60.  Many of the Milwaukee enrollees were incarcerated at the time of enrollment and consequently prohibited from receiving TANF. During the ensuing year, most left prison or jail and a few joined existing TANF units or formed new units, causing the TANF receipt rate to rise from 1 to 6 percent.

61.  Milwaukee — where the NOW program had a distinctive focus on ex-offenders/noncustodial parents — presents the sharpest deviation from the pattern of greater welfare dependency than self-sufficiency. Also, in West Virginia and Yakima more enrollees were employed and off of TANF than were on TANF and not working.

62.  The measure of total income reported here includes the value of food stamp benefits.

63.  To be consistent with the standard methodology for determining poverty status, food stamps were excluded from the measure of household income for the poverty analysis.

64.  The value of the index of material distress was computed for an enrollee by adding up the number of affirmative responses to the questions regarding the presence of the five types of material distress and dividing by the number of valid responses. If all five types of distress were experienced, the index took on its maximum value of 1; if only one type was experienced, it took on a value of 0.2 (assuming valid responses to all five questions); and if no type of distress was experienced, the index took on its minimum value of 0.

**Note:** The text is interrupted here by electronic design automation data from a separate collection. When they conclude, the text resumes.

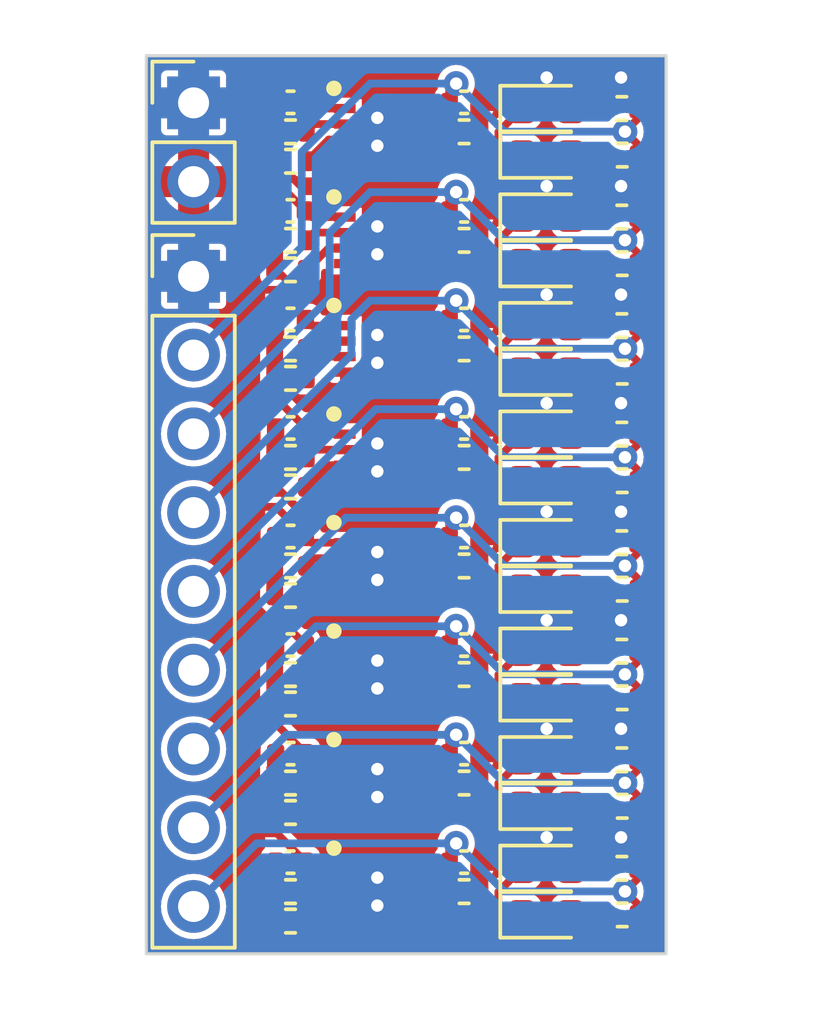
<source format=kicad_pcb>
(kicad_pcb (version 20221018) (generator pcbnew)

  (general
    (thickness 1.6)
  )

  (paper "A4")
  (layers
    (0 "F.Cu" signal)
    (31 "B.Cu" signal)
    (32 "B.Adhes" user "B.Adhesive")
    (33 "F.Adhes" user "F.Adhesive")
    (34 "B.Paste" user)
    (35 "F.Paste" user)
    (36 "B.SilkS" user "B.Silkscreen")
    (37 "F.SilkS" user "F.Silkscreen")
    (38 "B.Mask" user)
    (39 "F.Mask" user)
    (40 "Dwgs.User" user "User.Drawings")
    (41 "Cmts.User" user "User.Comments")
    (42 "Eco1.User" user "User.Eco1")
    (43 "Eco2.User" user "User.Eco2")
    (44 "Edge.Cuts" user)
    (45 "Margin" user)
    (46 "B.CrtYd" user "B.Courtyard")
    (47 "F.CrtYd" user "F.Courtyard")
    (48 "B.Fab" user)
    (49 "F.Fab" user)
    (50 "User.1" user)
    (51 "User.2" user)
    (52 "User.3" user)
    (53 "User.4" user)
    (54 "User.5" user)
    (55 "User.6" user)
    (56 "User.7" user)
    (57 "User.8" user)
    (58 "User.9" user)
  )

  (setup
    (pad_to_mask_clearance 0)
    (pcbplotparams
      (layerselection 0x00010fc_ffffffff)
      (plot_on_all_layers_selection 0x0000000_00000000)
      (disableapertmacros false)
      (usegerberextensions false)
      (usegerberattributes true)
      (usegerberadvancedattributes true)
      (creategerberjobfile true)
      (dashed_line_dash_ratio 12.000000)
      (dashed_line_gap_ratio 3.000000)
      (svgprecision 4)
      (plotframeref false)
      (viasonmask false)
      (mode 1)
      (useauxorigin false)
      (hpglpennumber 1)
      (hpglpenspeed 20)
      (hpglpendiameter 15.000000)
      (dxfpolygonmode true)
      (dxfimperialunits true)
      (dxfusepcbnewfont true)
      (psnegative false)
      (psa4output false)
      (plotreference true)
      (plotvalue true)
      (plotinvisibletext false)
      (sketchpadsonfab false)
      (subtractmaskfromsilk false)
      (outputformat 1)
      (mirror false)
      (drillshape 0)
      (scaleselection 1)
      (outputdirectory "")
    )
  )

  (net 0 "")
  (net 1 "VCC")
  (net 2 "GND")
  (net 3 "/BAT1")
  (net 4 "Net-(D1-K)")
  (net 5 "Net-(D1-A)")
  (net 6 "Net-(D2-K)")
  (net 7 "Net-(D2-A)")
  (net 8 "Net-(IC1-ISET)")
  (net 9 "Net-(IC1-TS)")
  (net 10 "Net-(IC1-VSET)")

  (footprint "Resistor_SMD:R_0402_1005Metric" (layer "F.Cu") (at 119.225 110.5))

  (footprint "Resistor_SMD:R_0402_1005Metric" (layer "F.Cu") (at 114.1375 118.25))

  (footprint "Capacitor_SMD:C_0402_1005Metric" (layer "F.Cu") (at 108.5375 106.8 180))

  (footprint "Resistor_SMD:R_0402_1005Metric" (layer "F.Cu") (at 114.1375 107.75))

  (footprint "Diode_SMD:D_0603_1608Metric" (layer "F.Cu") (at 116.7875 107))

  (footprint "Resistor_SMD:R_0402_1005Metric" (layer "F.Cu") (at 119.2375 122.5))

  (footprint "Resistor_SMD:R_0402_1005Metric" (layer "F.Cu") (at 119.2375 115.5))

  (footprint "Resistor_SMD:R_0402_1005Metric" (layer "F.Cu") (at 119.225 117.5))

  (footprint "SamacSys_Parts:SON50P200X200X80-9N" (layer "F.Cu") (at 111.3375 104.25))

  (footprint "Diode_SMD:D_0603_1608Metric" (layer "F.Cu") (at 116.7875 101.5))

  (footprint "Resistor_SMD:R_0402_1005Metric" (layer "F.Cu") (at 108.5375 122.7))

  (footprint "Resistor_SMD:R_0402_1005Metric" (layer "F.Cu") (at 119.2375 119))

  (footprint "Resistor_SMD:R_0402_1005Metric" (layer "F.Cu") (at 119.2375 101.5))

  (footprint "Capacitor_SMD:C_0402_1005Metric" (layer "F.Cu") (at 114.1375 99.8))

  (footprint "Capacitor_SMD:C_0402_1005Metric" (layer "F.Cu") (at 108.5375 117.3 180))

  (footprint "Diode_SMD:D_0603_1608Metric" (layer "F.Cu") (at 116.7875 114))

  (footprint "Capacitor_SMD:C_0402_1005Metric" (layer "F.Cu") (at 108.5375 103.3 180))

  (footprint "Diode_SMD:D_0603_1608Metric" (layer "F.Cu") (at 116.7875 126))

  (footprint "Diode_SMD:D_0603_1608Metric" (layer "F.Cu") (at 116.7875 103.5))

  (footprint "Resistor_SMD:R_0402_1005Metric" (layer "F.Cu") (at 108.5375 101.7))

  (footprint "Resistor_SMD:R_0402_1005Metric" (layer "F.Cu") (at 108.5375 112.2))

  (footprint "Resistor_SMD:R_0402_1005Metric" (layer "F.Cu") (at 108.5375 114.75))

  (footprint "Resistor_SMD:R_0402_1005Metric" (layer "F.Cu") (at 119.225 107))

  (footprint "Capacitor_SMD:C_0402_1005Metric" (layer "F.Cu") (at 108.5375 113.8 180))

  (footprint "SamacSys_Parts:SON50P200X200X80-9N" (layer "F.Cu") (at 111.3375 114.75))

  (footprint "Diode_SMD:D_0603_1608Metric" (layer "F.Cu") (at 116.7875 115.5))

  (footprint "Resistor_SMD:R_0402_1005Metric" (layer "F.Cu") (at 119.2375 108.5))

  (footprint "Capacitor_SMD:C_0402_1005Metric" (layer "F.Cu") (at 114.1375 117.3))

  (footprint "Capacitor_SMD:C_0402_1005Metric" (layer "F.Cu") (at 114.1375 110.3))

  (footprint "SamacSys_Parts:SON50P200X200X80-9N" (layer "F.Cu") (at 111.3375 111.25))

  (footprint "Capacitor_SMD:C_0402_1005Metric" (layer "F.Cu") (at 114.1375 113.8))

  (footprint "Resistor_SMD:R_0402_1005Metric" (layer "F.Cu") (at 119.225 103.5))

  (footprint "Resistor_SMD:R_0402_1005Metric" (layer "F.Cu") (at 108.5375 115.7))

  (footprint "SamacSys_Parts:SON50P200X200X80-9N" (layer "F.Cu") (at 111.3375 125.25))

  (footprint "Diode_SMD:D_0603_1608Metric" (layer "F.Cu") (at 116.7875 121))

  (footprint "Resistor_SMD:R_0402_1005Metric" (layer "F.Cu") (at 108.5375 111.25))

  (footprint "Resistor_SMD:R_0402_1005Metric" (layer "F.Cu") (at 108.5375 104.25))

  (footprint "Resistor_SMD:R_0402_1005Metric" (layer "F.Cu") (at 119.225 114))

  (footprint "Capacitor_SMD:C_0402_1005Metric" (layer "F.Cu") (at 108.5375 99.8 180))

  (footprint "Capacitor_SMD:C_0402_1005Metric" (layer "F.Cu") (at 114.1375 106.8))

  (footprint "SamacSys_Parts:SON50P200X200X80-9N" (layer "F.Cu") (at 111.3375 100.75))

  (footprint "Capacitor_SMD:C_0402_1005Metric" (layer "F.Cu") (at 114.1375 120.8))

  (footprint "Resistor_SMD:R_0402_1005Metric" (layer "F.Cu") (at 108.5375 107.75))

  (footprint "Connector_PinHeader_2.54mm:PinHeader_1x02_P2.54mm_Vertical" (layer "F.Cu") (at 105.41 99.817))

  (footprint "Resistor_SMD:R_0402_1005Metric" (layer "F.Cu") (at 108.5375 125.25))

  (footprint "Resistor_SMD:R_0402_1005Metric" (layer "F.Cu") (at 114.1375 125.25))

  (footprint "Diode_SMD:D_0603_1608Metric" (layer "F.Cu") (at 116.7875 105))

  (footprint "Resistor_SMD:R_0402_1005Metric" (layer "F.Cu") (at 114.1375 114.75))

  (footprint "Diode_SMD:D_0603_1608Metric" (layer "F.Cu") (at 116.7875 124.5))

  (footprint "Resistor_SMD:R_0402_1005Metric" (layer "F.Cu") (at 119.2375 126))

  (footprint "Diode_SMD:D_0603_1608Metric" (layer "F.Cu") (at 116.7875 112))

  (footprint "Resistor_SMD:R_0402_1005Metric" (layer "F.Cu") (at 119.2375 105))

  (footprint "Resistor_SMD:R_0402_1005Metric" (layer "F.Cu") (at 108.5375 119.2))

  (footprint "Capacitor_SMD:C_0402_1005Metric" (layer "F.Cu") (at 108.5375 124.3 180))

  (footprint "Diode_SMD:D_0603_1608Metric" (layer "F.Cu")
    (tstamp 966786d4-d9d2-4fdd-b4f3-7fa3eb5a079b)
    (at 116.7875 117.5)
    (descr "Diode SMD 0603 (1608 Metric), square (rectangular) end terminal, IPC_7351 nominal, (Body size source: http://www.tortai-tech.com/upload/download/2011102023233369053.pdf), generated with kicad-footprint-generator")
    (tags "diode")
    (property "Sheetfile" "slimenrfdock.kicad_sch")
    (property "Sheetname" "")
    (property "Sim.Device" "D")
    (property "Sim.Pins" "1=K 2=A")
    (property "ki_description" "Diode")
    (property "ki_keywords" "diode")
    (path "/febc2884-b18e-4d87-b0b8-9c9a1bb3c25f")
    (attr smd)
    (fp_text reference "D2" (at 0 -1.43) (layer "F.SilkS") hide
        (effects (font (size 1 1) (thickness 0.15)))
      (tstamp c85f4cd3-89de-4fed-b3cd-e85908d7bcd1)
    )
    (fp_text value "D" (at 0.1 1.63) (layer "F.Fab")
        (effects (font (size 1 1) (thickness 0.15)))
      (tstamp d1680c8c-9113-4e05-8daa-6ceebf10d74a)
    )
    (fp_text user "${REFERENCE}" (at 0 0) (layer "F.Fab")
        (effects (font (size 0.4 0.4) (thickness 0.06)))
      (tstamp 154d3da7-6433-4e06-9ccd-3063bd91f3aa)
    )
    (fp_line (start -1.485 -0.735) (end -1.485 0.735)
      (stroke (width 0.12) (type solid)) (layer "F.SilkS") (tstamp 33947baf-2fd4-4761-b0ed-53e41ee76a3b))
    (fp_line (start -1.485 0.735) (end 0.8 0.735)
      (stroke (width 0.12) (type solid)) (layer "F.SilkS") (tstamp 924847ee-30a6-4dd0-b023-996869f85f57))
    (fp_line (start 0.8 -0.735) (end -1.485 -0.735)
      (stroke (width 0.12) (type solid)) (layer "F.SilkS") (tstamp 3ab30987-bf9c-49e2-b42c-a35578595e05))
    (fp_line (start -1.48 -0.73) (end 1.48 -0.73)
      (stroke (width 0.05) (type solid)) (layer "F.CrtYd") (tstamp 9032f655-0f10-404e-b44f-21ed01a41754))
    (fp_line (start -1.48 0.73) (end -1.48 -0.73)
      (stroke (width 0.0
... [379866 chars truncated]
</source>
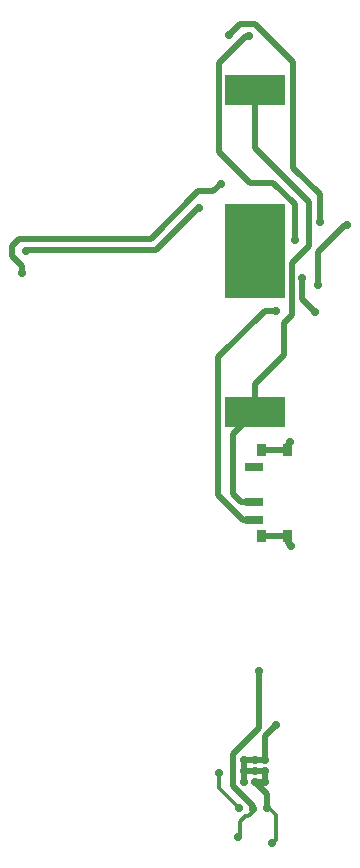
<source format=gbl>
G04 DipTrace 2.4.0.2*
%INcross.gbl*%
%MOMM*%
%ADD14C,0.508*%
%ADD15C,0.305*%
%ADD23C,0.711*%
%ADD35R,5.08X2.6*%
%ADD36R,5.08X8.0*%
%ADD37C,0.711*%
%FSLAX53Y53*%
G04*
G71*
G90*
G75*
G01*
%LNBottom*%
%LPD*%
X33800Y55968D2*
D14*
X32853D1*
X28905Y52020D1*
Y40376D1*
X31019Y38262D1*
X31959D1*
X31960Y38263D1*
X31857Y13744D2*
D15*
Y13549D1*
X31474Y13166D1*
X31204D1*
X30733Y12695D1*
Y11600D1*
X30560Y11426D1*
X37398Y58180D2*
D14*
X37375Y60907D1*
X39694Y63226D1*
X39844D1*
X32402Y25433D2*
Y20639D1*
X30184Y18421D1*
Y15733D1*
X31857Y14060D1*
Y13744D1*
X33062Y13840D2*
D15*
X33249D1*
X33798Y13291D1*
Y11188D1*
X33497Y10888D1*
X33062Y13840D2*
D14*
Y15038D1*
X32000Y16100D1*
X32900D1*
Y17000D2*
Y16100D1*
Y17000D2*
X32000D1*
X31100D1*
Y16100D1*
Y17000D2*
Y17900D1*
X32000D1*
X32900D1*
Y19981D1*
X33846Y20927D1*
X32000Y61000D2*
Y62289D1*
X30806Y63483D1*
X32610Y44163D2*
X34810D1*
X32610Y36863D2*
X34810D1*
Y44163D2*
Y44648D1*
X35040Y44877D1*
X34810Y36863D2*
Y36286D1*
X35047Y36049D1*
X37079Y55862D2*
Y55895D1*
X36037Y56937D1*
Y58696D1*
X36005Y58729D1*
X29003Y16864D2*
D15*
Y15521D1*
X30686Y13839D1*
X31960Y39763D2*
D14*
X30894D1*
X30175Y40482D1*
Y45535D1*
X32000Y47360D1*
Y49764D1*
X34456Y52220D1*
Y54903D1*
X35190Y55637D1*
Y59999D1*
X36602Y61410D1*
Y65145D1*
X32017Y69730D1*
Y74623D1*
X32000Y74640D1*
X27341Y64630D2*
X27213D1*
X23663Y61080D1*
X12719D1*
X12655Y61017D1*
X12284Y59184D2*
Y59714D1*
X11431Y60567D1*
Y61465D1*
X12029Y62064D1*
X23235D1*
X27255Y66085D1*
X28496D1*
X29137Y66726D1*
X37538Y63437D2*
Y65818D1*
X35272Y68084D1*
Y77063D1*
X32080Y80255D1*
X30739D1*
X29822Y79339D1*
X31524Y79208D2*
X31253D1*
X28987Y76942D1*
Y69411D1*
X31585Y66813D1*
X33568D1*
X35422Y64959D1*
Y61996D1*
X35456Y61962D1*
D37*
X35047Y36049D3*
X35040Y44877D3*
X29137Y66726D3*
X27341Y64630D3*
X29003Y16864D3*
X30686Y13839D3*
X33062Y13840D3*
X31857Y13744D3*
X30560Y11426D3*
X33497Y10888D3*
X12284Y59184D3*
X12655Y61017D3*
X31524Y79208D3*
X29822Y79339D3*
X35456Y61962D3*
X37538Y63437D3*
X37398Y58180D3*
X39844Y63226D3*
X33800Y55968D3*
X37079Y55862D3*
X33846Y20927D3*
X32402Y25433D3*
X30806Y63483D3*
X36005Y58729D3*
X30270Y62717D3*
X34181Y60390D3*
Y62442D3*
D23*
X31100Y16100D3*
Y17000D3*
Y17900D3*
X32000Y16100D3*
Y17000D3*
Y17900D3*
X32900Y16100D3*
Y17000D3*
Y17900D3*
D35*
X32000Y47360D3*
Y74640D3*
D36*
Y61000D3*
G36*
X33011Y43663D2*
X32210D1*
Y44663D1*
X33011D1*
Y43663D1*
G37*
G36*
X35210D2*
X34410D1*
Y44663D1*
X35210D1*
Y43663D1*
G37*
G36*
Y36363D2*
X34410D1*
Y37363D1*
X35210D1*
Y36363D1*
G37*
G36*
X33011D2*
X32210D1*
Y37363D1*
X33011D1*
Y36363D1*
G37*
G36*
X32710Y37913D2*
X31210D1*
Y38613D1*
X32710D1*
Y37913D1*
G37*
G36*
Y39413D2*
X31210D1*
Y40113D1*
X32710D1*
Y39413D1*
G37*
G36*
Y42413D2*
X31210D1*
Y43113D1*
X32710D1*
Y42413D1*
G37*
M02*

</source>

65.  The design for the index of material distress closely resembles that for the "index of material hardship," which was used in several random-assignment evaluations of state welfare-reform initiatives in the 1990s (Bloom et al. 2002, Fraker et al. 2002, and Miller et al. 2000). However, two of seven specific types of distress, both reflecting failure to see a health care professional when needed, were omitted from the index in this study. Those two types of distress were instead included in this study's index of health-related distress (Appendix Exhibit B.22).

66.  Appendix Exhibit B.23 shows that poverty status differed significantly by employment status, but the mean value of the index of material distress did not in five of the study sites (Ft. Worth, Milwaukee, Nashville, Philadelphia, and Phoenix). Both measures differed significantly by employment status in only four of the sites (Baltimore County, Boston, Chicago, and Yakima).

67.  Enrollees who experienced one of the two forms of homelessness often experienced the other form as well. Consequently, in most sites the overall incidence of homelessness was substantially less than the sum of the two rates. The overall rates of homelessness are presented in Appendix Exhibit B.22.

68.  Rates of homelessness were not consistently high in sites where rates of participation in government housing programs (receipt of housing subsidies or residence in public housing) were low. Exhibit B.18 shows that, across the 11 study sites, Boston had the highest rate of participation by WtW enrollees in government housing programs, while St. Lucie and West Virginia were among the four sites with the lowest rates of participation in government housing. Yet Exhibit V.9 shows high rates of homelessness in Boston and low rates in St. Lucie County and in West Virginia. On the other hand, enrollees in Milwaukee rarely participated in government housing programs but they had relatively high rates of homelessness.

69.  The health insurance coverage rate for children was high over the entire one-year follow-up period, except in three sites — 2 in 10 enrollees in Baltimore County and Phoenix and 3 in 10 enrollees in Ft. Worth had at least one child for whom there was a lapse in health insurance coverage sometime during the follow-up period (Appendix Exhibit B.25).

70.  Consistent with their generally high levels of health insurance coverage, WtW enrollees and their families did not experience much health-related distress over the evaluation's one-year follow-up period. The mean value of an index summarizing three types of health-related distress ranged from 0.20 to 0.29 in eight of the study sites (Appendix Exhibit B.22). This was indicative of less than one type of distress, on average. The mean value of the index was below 0.20 in Boston, Chicago, and Philadelphia, where health insurance coverage rates were especially high.